**What is needed**. Show every line in the entries below where the word "Traffic" appears.

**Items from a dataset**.
>>>>

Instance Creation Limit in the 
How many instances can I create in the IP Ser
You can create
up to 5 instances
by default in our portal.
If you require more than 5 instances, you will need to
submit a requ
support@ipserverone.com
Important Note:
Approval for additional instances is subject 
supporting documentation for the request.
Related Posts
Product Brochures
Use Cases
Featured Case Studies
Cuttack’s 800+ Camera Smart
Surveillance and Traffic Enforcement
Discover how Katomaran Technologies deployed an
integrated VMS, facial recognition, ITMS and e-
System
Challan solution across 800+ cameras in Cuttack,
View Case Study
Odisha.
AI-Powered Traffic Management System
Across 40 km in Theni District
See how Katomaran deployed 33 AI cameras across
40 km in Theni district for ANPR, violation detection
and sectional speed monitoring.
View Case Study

<<<<
>>>>

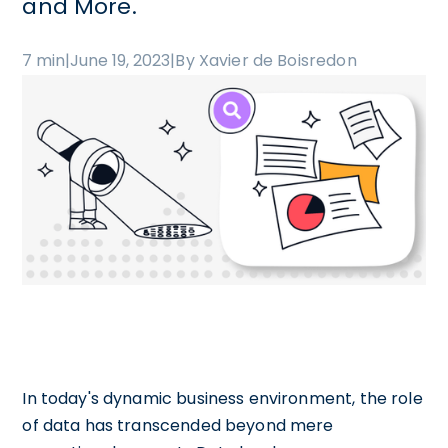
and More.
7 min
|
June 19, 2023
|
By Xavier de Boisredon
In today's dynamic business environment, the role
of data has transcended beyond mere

<<<<

**Task result**.
Surveillance and Traffic Enforcement
AI-Powered Traffic Management System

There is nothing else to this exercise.